Go through the data below and return each line containing the word "their".

=======

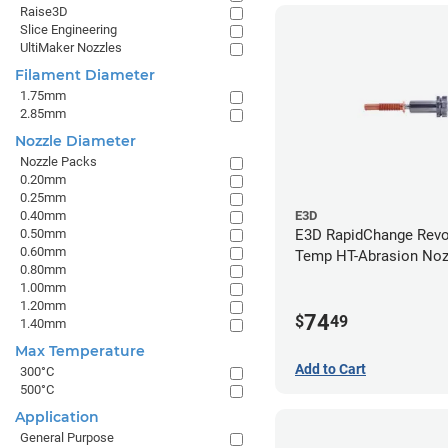
Raise3D
Slice Engineering
UltiMaker Nozzles
Filament Diameter
1.75mm
2.85mm
Nozzle Diameter
Nozzle Packs
0.20mm
0.25mm
0.40mm
E3D
0.50mm
E3D RapidChange Revo
0.60mm
Temp HT-Abrasion Nozz
0.80mm
0.80mm
1.00mm
1.20mm
74
$
49
1.40mm
Max Temperature
Add to Cart
300°C
500°C
Application
General Purpose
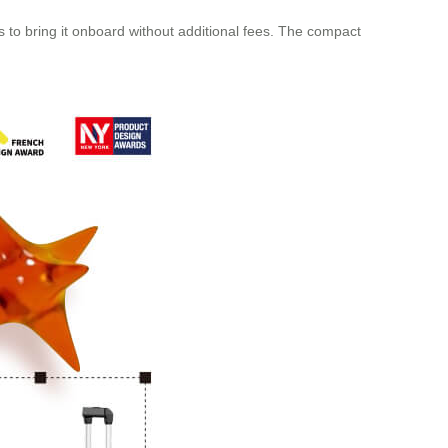
o bring it onboard without additional fees. The compact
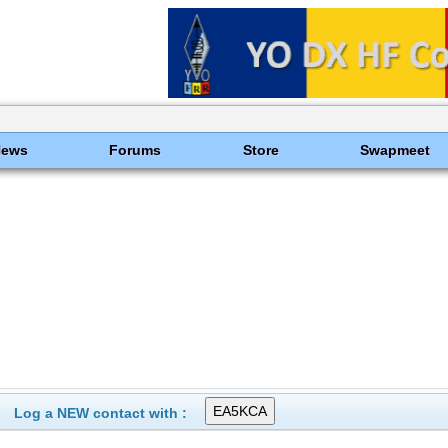
News
Forums
Store
Swapmeet
Log a NEW contact with :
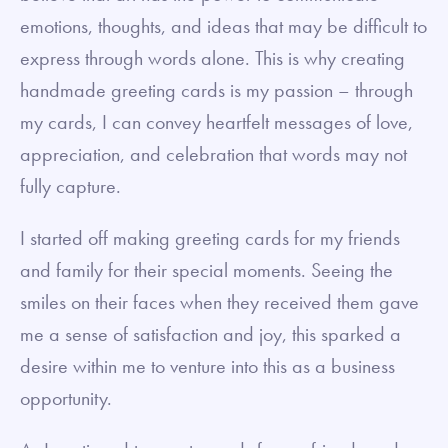
emotions, thoughts, and ideas that may be difficult to
express through words alone. This is why creating
handmade greeting cards is my passion – through
my cards, I can convey heartfelt messages of love,
appreciation, and celebration that words may not
fully capture.
I started off making greeting cards for my friends
and family for their special moments. Seeing the
smiles on their faces when they received them gave
me a sense of satisfaction and joy, this sparked a
desire within me to venture into this as a business
opportunity.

=======

- **EXERCISE SOLUTION**:
and family for their special moments. Seeing the
smiles on their faces when they received them gave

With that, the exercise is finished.